There are a couple of components inside the condensor that could prevent it from running. One is the contactor. If the contacts are pitted or if a bug crawled in between them, it will prevent the unit from running. Another component is the Dual Run Capacitor. If this fails, it could prevent operation of your outdoor fan and compressor. Don't forget to check all your wires and connections. Always shut off all power prior to reaching into the electrical compartment.
I hope you find this to be very helpful moving forward. :-) Testing Run Capacitors
Yes , motor is bad . May not start , next time cuts off . The fan in the back by the compressor , is called the condensor fan motor . I would suggest cleaning the coils in front at the bottom , of dust , lint , pet hair , etc , before replaceing the fan motor . Also , clean the fan blade before reinstalling the motor .

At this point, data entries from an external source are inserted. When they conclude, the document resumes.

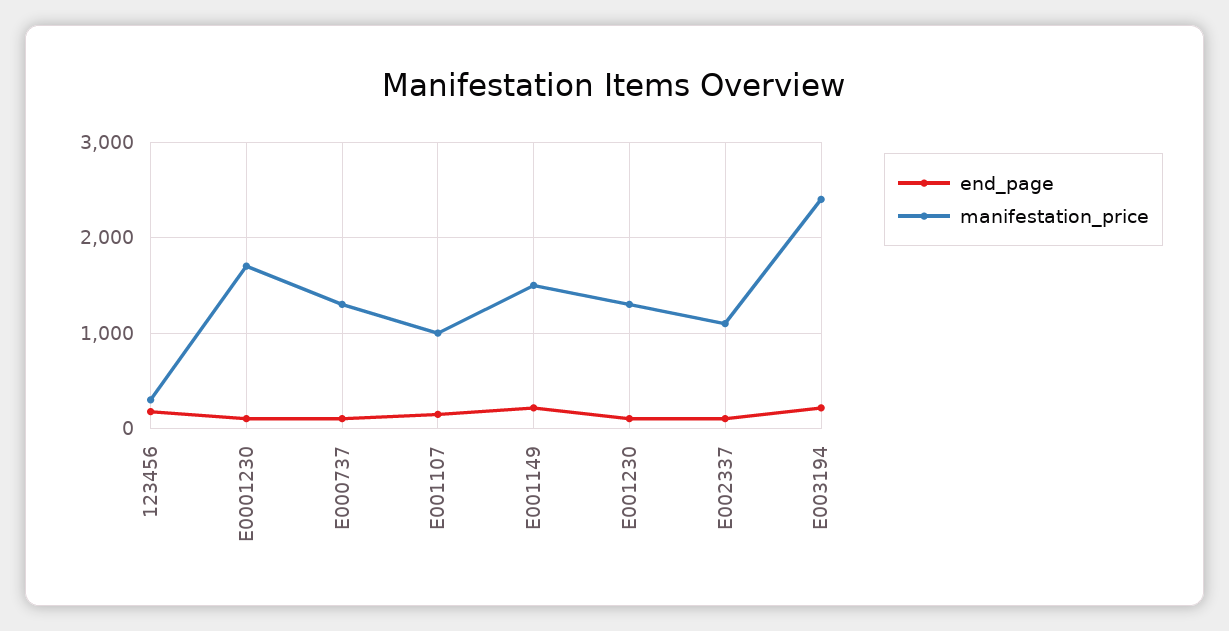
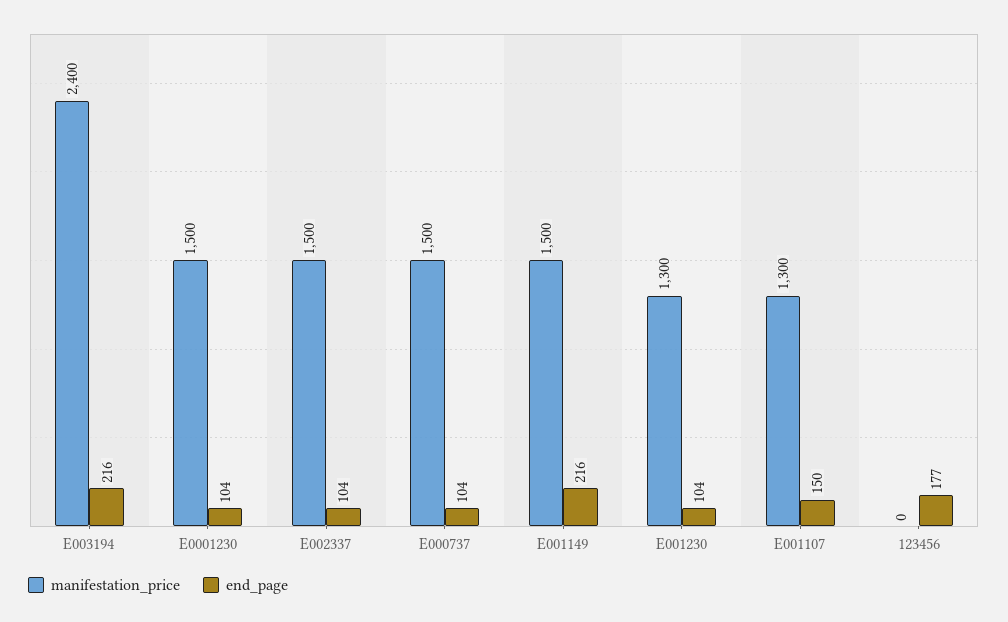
manifestation_price, 123456: 300 -> 0
manifestation_price, E0001230: 1700 -> 1500
manifestation_price, E000737: 1300 -> 1500
manifestation_price, E001107: 1000 -> 1300
manifestation_price, E002337: 1100 -> 1500

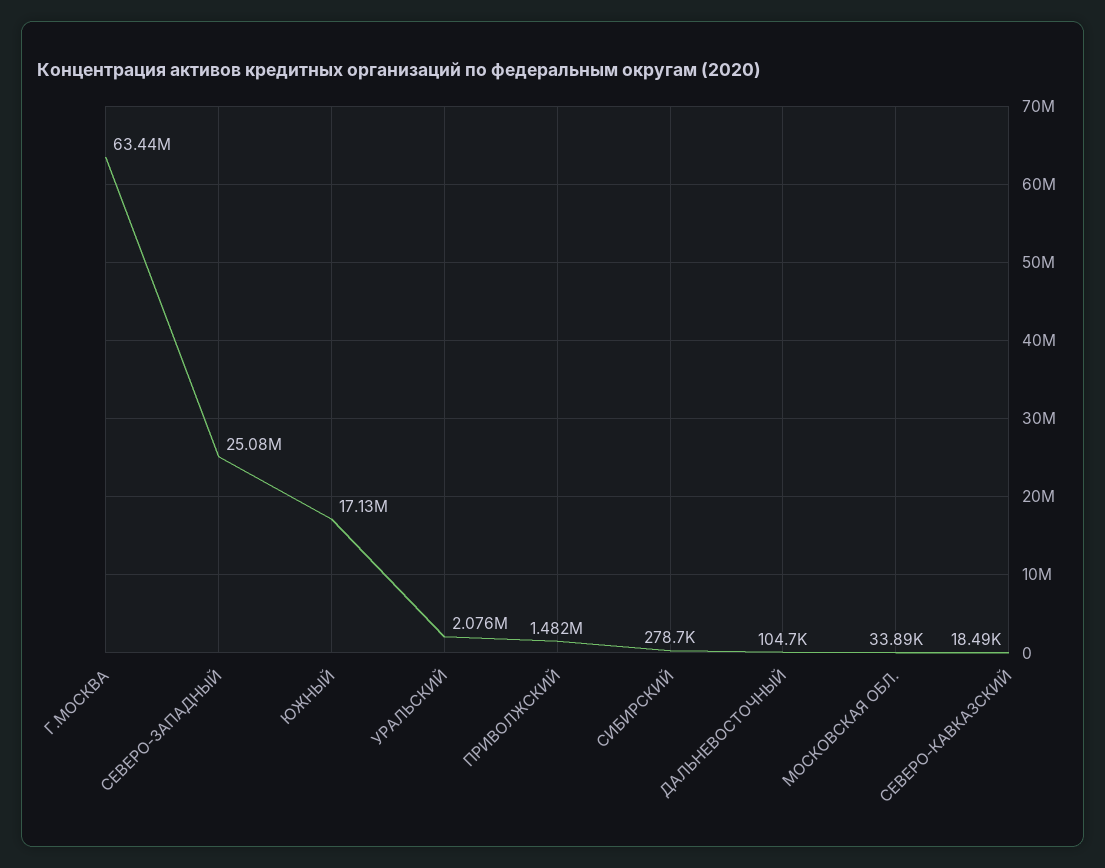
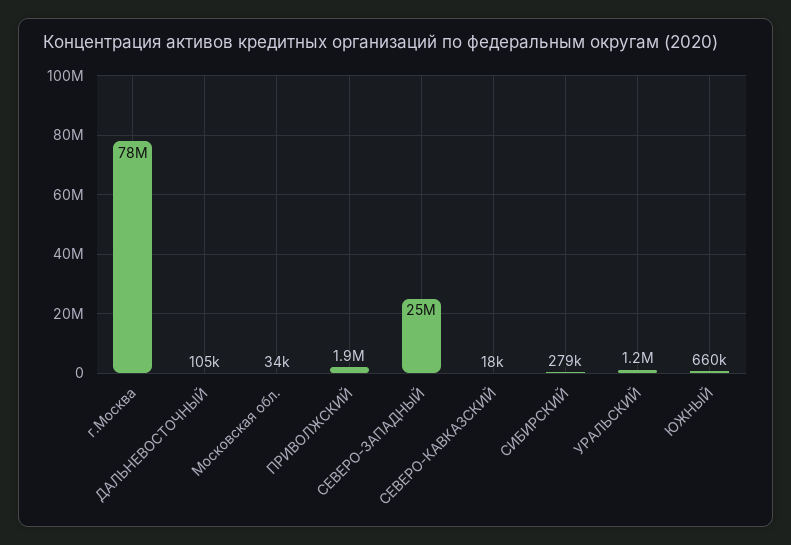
Г.МОСКВА: 63440000 -> 78000000
ЮЖНЫЙ: 17130000 -> 660000
УРАЛЬСКИЙ: 2076000 -> 1200000
ПРИВОЛЖСКИЙ: 1482000 -> 1900000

the wire diagram should tell you how. it all depends where wires lead to. be very carefull, capacitors can be dangerous. brown usaully go to fan black usaully goes to common red usaully goes to herm or compressor. it all depends where wires come from
I am assuming this is a split system with the condensor outside and the air handler inside. What is the model of your unit? Is the capacitor a dual run capacitor? Is the compressor running? If the compressor is running and your condensor fan is not you need to immediately shut power off to the compressor or you will probably ruin your compressor. If the power went off due to a storm and you don't have power to the condensor fan did you check to see if the circuit breaker to the condensor was tripped. I would check that first. Even if the circuit breaker doesn't look like it tripped go ahead and flip it off and back on again. Even you suspect it is the capacitor you need to determine if it is a dual run (controls the compressor and the fan) or does it just run the fan? If it is a dual run capacitor you will have to get the numbers off the capacitor and try and find a match at the local hvac supplier. If you have a Grainger's in your city they probably will have a match. When working on your unit don't forget you are working with high voltage that can KILL you, If you don't know what you are doing call in a professional. If you decide to tackle it yourself make sure you turn off the power to both the inside unit and the condenser. I always pull the disconnects inside and outside, flip the circuit breakers and turn off the thermostat just to be safe. Then I double check by using my digital multi-meter to ensure the power is totally off. The capacitor stores power so you will have to discharge it by using an INSULATED screw driver and touching the blade across the terminals. Discharge the capacitor AFTER THE POWER IS SHUTOFF. Before you pull the wires off the capacitor terminals I suggest you make a drawing of where the wires are connected. You should have markings with a "C", "F" and "Herm". Even better, I like to take several digital pictures from different angles of the connections. After you remove the capacitor, I would suggest you take it with you to your hvac parts supplier so they can match it. Once you get the right replacement capacitor it is just a matter of connecting the wires back to the original configuration. Then restore the power by flipping the breakers, plugging the disconnects back in and turning the thermostat back on. Most units will not start up right away. They have a 5 minute delay built in to protect the compressor. Good luck and post back and let us know how it goes.